→ Entries
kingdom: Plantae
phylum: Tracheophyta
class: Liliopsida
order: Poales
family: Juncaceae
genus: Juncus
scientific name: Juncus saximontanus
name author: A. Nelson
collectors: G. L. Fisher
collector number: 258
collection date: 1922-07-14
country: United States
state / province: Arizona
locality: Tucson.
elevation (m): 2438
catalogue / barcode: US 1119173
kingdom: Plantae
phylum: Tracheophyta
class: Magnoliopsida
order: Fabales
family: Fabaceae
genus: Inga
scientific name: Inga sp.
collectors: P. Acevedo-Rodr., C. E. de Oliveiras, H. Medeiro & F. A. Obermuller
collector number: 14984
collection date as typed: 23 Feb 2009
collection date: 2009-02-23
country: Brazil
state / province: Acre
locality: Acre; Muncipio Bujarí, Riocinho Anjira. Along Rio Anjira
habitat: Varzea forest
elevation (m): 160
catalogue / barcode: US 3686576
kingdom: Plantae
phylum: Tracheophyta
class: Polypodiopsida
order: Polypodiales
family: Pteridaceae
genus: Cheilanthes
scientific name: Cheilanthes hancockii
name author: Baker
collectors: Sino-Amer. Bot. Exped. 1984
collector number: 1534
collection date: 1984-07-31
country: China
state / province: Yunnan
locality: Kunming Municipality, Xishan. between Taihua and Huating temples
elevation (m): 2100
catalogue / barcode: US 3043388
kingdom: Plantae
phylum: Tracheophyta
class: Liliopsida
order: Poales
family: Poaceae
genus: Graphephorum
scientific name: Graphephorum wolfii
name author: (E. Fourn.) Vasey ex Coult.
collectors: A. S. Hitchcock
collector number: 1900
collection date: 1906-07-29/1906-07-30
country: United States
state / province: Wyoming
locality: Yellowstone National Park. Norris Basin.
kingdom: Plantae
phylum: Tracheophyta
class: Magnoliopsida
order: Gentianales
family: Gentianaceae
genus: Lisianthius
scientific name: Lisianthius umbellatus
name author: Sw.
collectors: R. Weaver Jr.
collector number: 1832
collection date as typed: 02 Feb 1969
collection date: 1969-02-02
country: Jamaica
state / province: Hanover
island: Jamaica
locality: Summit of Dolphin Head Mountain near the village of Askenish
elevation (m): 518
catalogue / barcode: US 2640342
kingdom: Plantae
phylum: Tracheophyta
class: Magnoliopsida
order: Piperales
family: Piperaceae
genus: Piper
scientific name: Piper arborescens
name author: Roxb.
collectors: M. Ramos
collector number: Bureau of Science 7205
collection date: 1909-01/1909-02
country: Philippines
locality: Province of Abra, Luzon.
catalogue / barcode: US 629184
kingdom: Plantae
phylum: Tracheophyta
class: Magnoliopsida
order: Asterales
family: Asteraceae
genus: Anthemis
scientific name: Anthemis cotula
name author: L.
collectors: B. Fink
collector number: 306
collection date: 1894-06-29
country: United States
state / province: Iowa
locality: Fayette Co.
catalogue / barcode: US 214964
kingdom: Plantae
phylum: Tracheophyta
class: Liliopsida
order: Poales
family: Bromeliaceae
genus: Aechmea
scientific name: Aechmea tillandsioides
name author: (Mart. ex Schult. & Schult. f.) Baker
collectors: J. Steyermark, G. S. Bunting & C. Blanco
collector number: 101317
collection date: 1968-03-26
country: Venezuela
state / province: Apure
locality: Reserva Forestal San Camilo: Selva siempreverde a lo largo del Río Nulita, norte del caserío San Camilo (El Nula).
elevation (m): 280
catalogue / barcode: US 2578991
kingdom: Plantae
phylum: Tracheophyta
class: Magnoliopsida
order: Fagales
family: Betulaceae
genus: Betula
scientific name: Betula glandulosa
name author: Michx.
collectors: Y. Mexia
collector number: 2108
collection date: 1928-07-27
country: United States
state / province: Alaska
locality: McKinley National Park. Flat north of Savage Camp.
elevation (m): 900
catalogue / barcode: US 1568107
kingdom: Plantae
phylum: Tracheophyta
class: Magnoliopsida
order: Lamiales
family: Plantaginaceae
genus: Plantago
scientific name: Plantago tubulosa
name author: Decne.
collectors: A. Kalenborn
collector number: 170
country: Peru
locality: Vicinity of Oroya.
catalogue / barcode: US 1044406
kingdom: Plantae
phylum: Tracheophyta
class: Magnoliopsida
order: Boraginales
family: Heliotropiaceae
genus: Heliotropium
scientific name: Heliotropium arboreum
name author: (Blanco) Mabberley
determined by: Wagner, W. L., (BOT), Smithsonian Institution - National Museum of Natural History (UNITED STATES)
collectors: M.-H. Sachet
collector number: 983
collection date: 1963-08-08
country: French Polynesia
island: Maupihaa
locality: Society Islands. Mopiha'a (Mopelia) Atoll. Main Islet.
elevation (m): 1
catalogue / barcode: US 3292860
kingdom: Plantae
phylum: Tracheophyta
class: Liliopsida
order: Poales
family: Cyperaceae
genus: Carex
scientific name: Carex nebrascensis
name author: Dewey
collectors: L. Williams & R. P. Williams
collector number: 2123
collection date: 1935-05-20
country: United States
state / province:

→ Exercise
Reproduce every line of the rows above, from the first to the last, with no changes.

→ Answer to this problem
kingdom: Plantae
phylum: Tracheophyta
class: Liliopsida
order: Poales
family: Juncaceae
genus: Juncus
scientific name: Juncus saximontanus
name author: A. Nelson
collectors: G. L. Fisher
collector number: 258
collection date: 1922-07-14
country: United States
state / province: Arizona
locality: Tucson.
elevation (m): 2438
catalogue / barcode: US 1119173
kingdom: Plantae
phylum: Tracheophyta
class: Magnoliopsida
order: Fabales
family: Fabaceae
genus: Inga
scientific name: Inga sp.
collectors: P. Acevedo-Rodr., C. E. de Oliveiras, H. Medeiro & F. A. Obermuller
collector number: 14984
collection date as typed: 23 Feb 2009
collection date: 2009-02-23
country: Brazil
state / province: Acre
locality: Acre; Muncipio Bujarí, Riocinho Anjira. Along Rio Anjira
habitat: Varzea forest
elevation (m): 160
catalogue / barcode: US 3686576
kingdom: Plantae
phylum: Tracheophyta
class: Polypodiopsida
order: Polypodiales
family: Pteridaceae
genus: Cheilanthes
scientific name: Cheilanthes hancockii
name author: Baker
collectors: Sino-Amer. Bot. Exped. 1984
collector number: 1534
collection date: 1984-07-31
country: China
state / province: Yunnan
locality: Kunming Municipality, Xishan. between Taihua and Huating temples
elevation (m): 2100
catalogue / barcode: US 3043388
kingdom: Plantae
phylum: Tracheophyta
class: Liliopsida
order: Poales
family: Poaceae
genus: Graphephorum
scientific name: Graphephorum wolfii
name author: (E. Fourn.) Vasey ex Coult.
collectors: A. S. Hitchcock
collector number: 1900
collection date: 1906-07-29/1906-07-30
country: United States
state / province: Wyoming
locality: Yellowstone National Park. Norris Basin.
kingdom: Plantae
phylum: Tracheophyta
class: Magnoliopsida
order: Gentianales
family: Gentianaceae
genus: Lisianthius
scientific name: Lisianthius umbellatus
name author: Sw.
collectors: R. Weaver Jr.
collector number: 1832
collection date as typed: 02 Feb 1969
collection date: 1969-02-02
country: Jamaica
state / province: Hanover
island: Jamaica
locality: Summit of Dolphin Head Mountain near the village of Askenish
elevation (m): 518
catalogue / barcode: US 2640342
kingdom: Plantae
phylum: Tracheophyta
class: Magnoliopsida
order: Piperales
family: Piperaceae
genus: Piper
scientific name: Piper arborescens
name author: Roxb.
collectors: M. Ramos
collector number: Bureau of Science 7205
collection date: 1909-01/1909-02
country: Philippines
locality: Province of Abra, Luzon.
catalogue / barcode: US 629184
kingdom: Plantae
phylum: Tracheophyta
class: Magnoliopsida
order: Asterales
family: Asteraceae
genus: Anthemis
scientific name: Anthemis cotula
name author: L.
collectors: B. Fink
collector number: 306
collection date: 1894-06-29
country: United States
state / province: Iowa
locality: Fayette Co.
catalogue / barcode: US 214964
kingdom: Plantae
phylum: Tracheophyta
class: Liliopsida
order: Poales
family: Bromeliaceae
genus: Aechmea
scientific name: Aechmea tillandsioides
name author: (Mart. ex Schult. & Schult. f.) Baker
collectors: J. Steyermark, G. S. Bunting & C. Blanco
collector number: 101317
collection date: 1968-03-26
country: Venezuela
state / province: Apure
locality: Reserva Forestal San Camilo: Selva siempreverde a lo largo del Río Nulita, norte del caserío San Camilo (El Nula).
elevation (m): 280
catalogue / barcode: US 2578991
kingdom: Plantae
phylum: Tracheophyta
class: Magnoliopsida
order: Fagales
family: Betulaceae
genus: Betula
scientific name: Betula glandulosa
name author: Michx.
collectors: Y. Mexia
collector number: 2108
collection date: 1928-07-27
country: United States
state / province: Alaska
locality: McKinley National Park. Flat north of Savage Camp.
elevation (m): 900
catalogue / barcode: US 1568107
kingdom: Plantae
phylum: Tracheophyta
class: Magnoliopsida
order: Lamiales
family: Plantaginaceae
genus: Plantago
scientific name: Plantago tubulosa
name author: Decne.
collectors: A. Kalenborn
collector number: 170
country: Peru
locality: Vicinity of Oroya.
catalogue / barcode: US 1044406
kingdom: Plantae
phylum: Tracheophyta
class: Magnoliopsida
order: Boraginales
family: Heliotropiaceae
genus: Heliotropium
scientific name: Heliotropium arboreum
name author: (Blanco) Mabberley
determined by: Wagner, W. L., (BOT), Smithsonian Institution - National Museum of Natural History (UNITED STATES)
collectors: M.-H. Sachet
collector number: 983
collection date: 1963-08-08
country: French Polynesia
island: Maupihaa
locality: Society Islands. Mopiha'a (Mopelia) Atoll. Main Islet.
elevation (m): 1
catalogue / barcode: US 3292860
kingdom: Plantae
phylum: Tracheophyta
class: Liliopsida
order: Poales
family: Cyperaceae
genus: Carex
scientific name: Carex nebrascensis
name author: Dewey
collectors: L. Williams & R. P. Williams
collector number: 2123
collection date: 1935-05-20
country: United States
state / province:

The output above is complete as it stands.